Durante la Navidad en Los Ángeles, Britney Spears vivió un momento de alegría junto a su hijo menor, Jayden James, de 19 años, en lo que representa un intento de reconstruir la relación familiar tras años de distanciamiento. Su otro hijo, Sean Preston, de 20, celebró las fiestas en Luisiana con la familia de su tía Jamie Lynn Spears.
Según fuentes cercanas, Spears calificó el encuentro como “una fiesta muy especial”, mientras que el padre de los jóvenes, Kevin Federline, confirmó que sus hijos han mostrado interés en retomar el vínculo con su madre. Jayden ha mantenido visitas regulares a la casa de Spears desde noviembre de 2024, fortaleciendo la conexión entre ambos.

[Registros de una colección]
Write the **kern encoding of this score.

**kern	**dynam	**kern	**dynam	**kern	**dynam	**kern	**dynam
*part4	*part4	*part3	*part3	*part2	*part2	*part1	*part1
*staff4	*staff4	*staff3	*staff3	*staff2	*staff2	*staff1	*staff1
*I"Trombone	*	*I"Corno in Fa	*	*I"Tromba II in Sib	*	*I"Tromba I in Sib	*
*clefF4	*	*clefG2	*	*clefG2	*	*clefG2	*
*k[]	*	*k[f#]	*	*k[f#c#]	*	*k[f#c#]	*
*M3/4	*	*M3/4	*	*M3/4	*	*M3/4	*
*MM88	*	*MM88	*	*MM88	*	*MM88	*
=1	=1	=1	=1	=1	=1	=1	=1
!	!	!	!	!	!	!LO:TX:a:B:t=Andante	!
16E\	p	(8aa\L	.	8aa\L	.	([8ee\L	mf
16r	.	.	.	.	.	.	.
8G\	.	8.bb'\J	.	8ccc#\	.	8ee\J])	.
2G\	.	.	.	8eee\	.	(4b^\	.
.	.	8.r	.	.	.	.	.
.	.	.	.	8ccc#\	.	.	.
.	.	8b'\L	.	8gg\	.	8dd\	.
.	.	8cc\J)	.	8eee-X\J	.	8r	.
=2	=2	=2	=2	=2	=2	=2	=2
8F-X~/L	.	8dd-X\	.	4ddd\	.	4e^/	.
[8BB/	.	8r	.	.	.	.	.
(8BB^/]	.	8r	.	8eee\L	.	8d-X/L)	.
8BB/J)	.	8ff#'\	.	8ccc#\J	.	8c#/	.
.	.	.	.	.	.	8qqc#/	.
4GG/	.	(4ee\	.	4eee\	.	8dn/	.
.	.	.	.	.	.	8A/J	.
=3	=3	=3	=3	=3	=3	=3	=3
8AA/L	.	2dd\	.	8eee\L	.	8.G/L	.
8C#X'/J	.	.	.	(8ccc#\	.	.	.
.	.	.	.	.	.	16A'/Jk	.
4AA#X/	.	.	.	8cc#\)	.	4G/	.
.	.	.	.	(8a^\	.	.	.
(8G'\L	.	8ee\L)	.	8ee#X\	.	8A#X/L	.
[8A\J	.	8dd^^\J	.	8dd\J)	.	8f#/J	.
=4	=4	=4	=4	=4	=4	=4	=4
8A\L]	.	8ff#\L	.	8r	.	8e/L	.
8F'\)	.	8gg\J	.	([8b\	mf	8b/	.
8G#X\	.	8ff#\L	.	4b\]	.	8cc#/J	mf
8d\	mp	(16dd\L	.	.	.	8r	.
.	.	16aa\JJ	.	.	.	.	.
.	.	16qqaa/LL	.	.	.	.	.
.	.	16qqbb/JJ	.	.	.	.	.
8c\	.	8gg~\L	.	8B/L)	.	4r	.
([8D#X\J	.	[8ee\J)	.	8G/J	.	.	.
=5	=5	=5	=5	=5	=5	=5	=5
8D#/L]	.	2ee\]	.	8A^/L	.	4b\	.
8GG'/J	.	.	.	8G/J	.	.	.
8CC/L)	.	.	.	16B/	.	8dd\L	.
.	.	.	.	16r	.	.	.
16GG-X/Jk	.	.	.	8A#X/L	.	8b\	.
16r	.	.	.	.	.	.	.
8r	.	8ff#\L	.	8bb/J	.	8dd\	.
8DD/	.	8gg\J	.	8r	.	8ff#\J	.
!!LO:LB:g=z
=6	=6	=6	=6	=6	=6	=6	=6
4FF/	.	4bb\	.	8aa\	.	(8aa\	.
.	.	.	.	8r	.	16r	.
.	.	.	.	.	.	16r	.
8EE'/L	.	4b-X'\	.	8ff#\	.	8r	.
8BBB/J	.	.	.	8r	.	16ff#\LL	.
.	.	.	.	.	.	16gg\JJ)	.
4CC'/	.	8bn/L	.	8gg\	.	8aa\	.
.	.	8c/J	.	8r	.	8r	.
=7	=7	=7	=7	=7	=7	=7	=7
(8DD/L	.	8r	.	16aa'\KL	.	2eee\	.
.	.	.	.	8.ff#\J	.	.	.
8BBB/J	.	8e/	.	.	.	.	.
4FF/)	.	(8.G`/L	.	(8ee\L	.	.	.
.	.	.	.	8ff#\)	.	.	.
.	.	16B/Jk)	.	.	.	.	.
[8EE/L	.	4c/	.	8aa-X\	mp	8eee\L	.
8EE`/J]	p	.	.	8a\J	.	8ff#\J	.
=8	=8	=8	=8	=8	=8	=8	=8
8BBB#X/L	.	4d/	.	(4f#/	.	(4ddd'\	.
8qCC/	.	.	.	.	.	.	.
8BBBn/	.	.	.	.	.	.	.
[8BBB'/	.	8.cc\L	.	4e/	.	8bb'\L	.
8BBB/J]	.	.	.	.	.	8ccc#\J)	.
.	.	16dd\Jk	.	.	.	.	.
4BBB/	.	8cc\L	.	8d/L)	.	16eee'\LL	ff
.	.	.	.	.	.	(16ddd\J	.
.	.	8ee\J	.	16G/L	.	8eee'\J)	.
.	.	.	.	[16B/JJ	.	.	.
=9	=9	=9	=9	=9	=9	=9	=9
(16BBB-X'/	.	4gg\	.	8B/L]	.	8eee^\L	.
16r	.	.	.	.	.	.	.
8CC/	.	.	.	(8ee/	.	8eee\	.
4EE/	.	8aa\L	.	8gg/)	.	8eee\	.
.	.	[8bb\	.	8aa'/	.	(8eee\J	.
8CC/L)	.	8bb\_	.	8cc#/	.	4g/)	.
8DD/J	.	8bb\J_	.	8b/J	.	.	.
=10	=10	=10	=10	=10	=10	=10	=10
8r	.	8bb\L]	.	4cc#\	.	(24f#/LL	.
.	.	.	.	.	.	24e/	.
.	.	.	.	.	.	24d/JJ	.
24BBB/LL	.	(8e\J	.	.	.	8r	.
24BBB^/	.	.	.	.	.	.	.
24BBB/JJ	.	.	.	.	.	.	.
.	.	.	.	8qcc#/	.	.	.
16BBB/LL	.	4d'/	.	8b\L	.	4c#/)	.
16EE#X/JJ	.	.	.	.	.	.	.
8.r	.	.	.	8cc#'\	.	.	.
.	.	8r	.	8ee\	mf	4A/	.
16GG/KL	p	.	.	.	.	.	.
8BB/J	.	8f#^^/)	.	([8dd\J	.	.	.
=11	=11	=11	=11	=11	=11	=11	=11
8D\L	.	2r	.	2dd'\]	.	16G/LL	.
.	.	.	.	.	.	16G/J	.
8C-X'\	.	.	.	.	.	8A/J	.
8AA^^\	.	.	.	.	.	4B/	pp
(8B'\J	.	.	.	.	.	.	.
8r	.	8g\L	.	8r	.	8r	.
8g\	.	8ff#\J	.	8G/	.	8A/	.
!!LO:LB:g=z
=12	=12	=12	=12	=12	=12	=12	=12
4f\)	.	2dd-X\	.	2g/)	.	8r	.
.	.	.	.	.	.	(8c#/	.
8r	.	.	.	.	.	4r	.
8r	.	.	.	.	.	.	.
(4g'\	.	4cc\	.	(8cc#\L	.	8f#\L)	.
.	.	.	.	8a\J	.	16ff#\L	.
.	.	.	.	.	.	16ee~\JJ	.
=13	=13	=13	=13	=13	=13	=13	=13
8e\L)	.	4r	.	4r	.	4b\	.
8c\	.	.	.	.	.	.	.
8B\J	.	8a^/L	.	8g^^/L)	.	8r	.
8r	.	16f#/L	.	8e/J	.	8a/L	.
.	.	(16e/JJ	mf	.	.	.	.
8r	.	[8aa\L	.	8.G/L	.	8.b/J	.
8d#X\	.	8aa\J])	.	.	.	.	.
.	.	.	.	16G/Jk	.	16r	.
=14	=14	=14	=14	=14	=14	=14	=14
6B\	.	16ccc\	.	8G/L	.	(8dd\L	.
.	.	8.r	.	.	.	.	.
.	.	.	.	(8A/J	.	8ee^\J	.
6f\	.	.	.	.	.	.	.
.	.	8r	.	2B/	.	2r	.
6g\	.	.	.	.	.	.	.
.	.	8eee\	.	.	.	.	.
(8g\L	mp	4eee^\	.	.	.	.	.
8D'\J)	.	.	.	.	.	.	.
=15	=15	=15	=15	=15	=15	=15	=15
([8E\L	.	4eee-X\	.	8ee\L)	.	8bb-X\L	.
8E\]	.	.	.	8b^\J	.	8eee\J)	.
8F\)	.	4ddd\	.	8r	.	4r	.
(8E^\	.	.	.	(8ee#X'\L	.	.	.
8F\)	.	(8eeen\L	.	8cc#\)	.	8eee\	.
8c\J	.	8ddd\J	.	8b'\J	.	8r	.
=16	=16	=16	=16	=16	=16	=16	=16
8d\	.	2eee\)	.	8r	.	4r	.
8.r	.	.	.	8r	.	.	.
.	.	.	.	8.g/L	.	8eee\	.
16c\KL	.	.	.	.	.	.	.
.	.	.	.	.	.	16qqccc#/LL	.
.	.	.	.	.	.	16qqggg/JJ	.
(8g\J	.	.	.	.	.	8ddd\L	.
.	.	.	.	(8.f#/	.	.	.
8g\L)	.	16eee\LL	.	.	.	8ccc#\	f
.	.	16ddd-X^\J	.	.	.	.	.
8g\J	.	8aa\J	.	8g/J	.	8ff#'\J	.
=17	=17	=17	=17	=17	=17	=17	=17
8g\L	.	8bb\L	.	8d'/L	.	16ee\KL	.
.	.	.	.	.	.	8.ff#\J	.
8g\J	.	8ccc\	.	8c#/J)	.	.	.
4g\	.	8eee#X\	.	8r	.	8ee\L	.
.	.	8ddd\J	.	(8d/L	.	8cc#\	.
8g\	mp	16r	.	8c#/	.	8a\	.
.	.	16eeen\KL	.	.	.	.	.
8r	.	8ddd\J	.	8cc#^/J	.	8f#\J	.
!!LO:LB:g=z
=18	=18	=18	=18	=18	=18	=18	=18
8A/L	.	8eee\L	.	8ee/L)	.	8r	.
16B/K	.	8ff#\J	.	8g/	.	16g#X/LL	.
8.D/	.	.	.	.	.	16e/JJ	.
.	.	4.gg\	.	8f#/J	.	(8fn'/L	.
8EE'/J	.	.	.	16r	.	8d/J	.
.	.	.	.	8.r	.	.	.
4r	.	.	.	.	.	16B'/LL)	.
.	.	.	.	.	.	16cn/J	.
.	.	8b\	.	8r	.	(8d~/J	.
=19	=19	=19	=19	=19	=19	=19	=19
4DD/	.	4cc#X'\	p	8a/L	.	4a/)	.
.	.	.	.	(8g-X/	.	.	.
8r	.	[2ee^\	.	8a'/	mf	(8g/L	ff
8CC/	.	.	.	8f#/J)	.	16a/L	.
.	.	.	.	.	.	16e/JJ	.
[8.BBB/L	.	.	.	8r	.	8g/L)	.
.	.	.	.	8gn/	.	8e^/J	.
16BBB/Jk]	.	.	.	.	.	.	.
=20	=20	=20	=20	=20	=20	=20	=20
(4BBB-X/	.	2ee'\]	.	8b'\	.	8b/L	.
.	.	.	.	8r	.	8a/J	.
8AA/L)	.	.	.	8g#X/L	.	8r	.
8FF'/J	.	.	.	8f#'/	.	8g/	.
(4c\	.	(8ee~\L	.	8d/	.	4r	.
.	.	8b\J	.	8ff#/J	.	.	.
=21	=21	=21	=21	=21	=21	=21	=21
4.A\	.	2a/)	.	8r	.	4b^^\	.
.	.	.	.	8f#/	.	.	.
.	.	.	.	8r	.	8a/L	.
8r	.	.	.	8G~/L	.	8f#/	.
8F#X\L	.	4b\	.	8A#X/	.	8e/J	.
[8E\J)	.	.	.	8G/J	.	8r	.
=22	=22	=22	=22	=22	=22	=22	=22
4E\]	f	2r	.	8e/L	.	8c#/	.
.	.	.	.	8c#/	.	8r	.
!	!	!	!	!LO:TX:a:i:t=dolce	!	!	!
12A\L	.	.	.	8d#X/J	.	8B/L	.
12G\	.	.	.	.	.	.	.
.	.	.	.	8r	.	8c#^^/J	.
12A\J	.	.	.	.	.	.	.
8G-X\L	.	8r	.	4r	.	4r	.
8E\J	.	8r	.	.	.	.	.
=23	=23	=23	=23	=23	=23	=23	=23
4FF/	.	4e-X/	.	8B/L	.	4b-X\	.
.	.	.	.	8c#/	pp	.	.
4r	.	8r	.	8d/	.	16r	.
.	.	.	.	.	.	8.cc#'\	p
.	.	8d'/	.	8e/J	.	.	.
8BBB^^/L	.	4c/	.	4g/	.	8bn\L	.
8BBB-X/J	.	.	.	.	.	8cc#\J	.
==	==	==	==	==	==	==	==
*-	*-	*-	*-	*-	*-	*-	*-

■ Ejercicio 1 ■
¿Qué personas se nombran en el fragmento sobre la Navidad de Britney Spears?
■ Ejercicio 2 ■
Según el fragmento sobre la Navidad de Britney Spears, ¿desde cuándo visita Jayden con regularidad la casa de su madre?
■ Ejercicio 3 ■
Prosigue el fragmento sobre la Navidad de Britney Spears a partir de su última oración.
Los registros no intervienen en esto.

■ Respuesta escrita 1 ■
Britney Spears, Jayden James, Sean Preston, Jamie Lynn Spears y Kevin Federline.

■ Respuesta escrita 2 ■
Desde noviembre de 2024.

■ Respuesta escrita 3 ■
La cantante, que ha enfrentado complicaciones en la relación con sus hijos debido a la mediación de Federline y la publicación de su libro You Thought You Knew, ha reiterado su deseo de participar activamente en la vida de sus hijos y mantener un vínculo cercano.
El acercamiento refleja una etapa de evolución en la dinámica familiar, con Jayden y Sean Preston mostrando disposición para recomponer la relación con su madre, y Britney Spears expresando públicamente su voluntad de integrarlos en su vida cotidiana.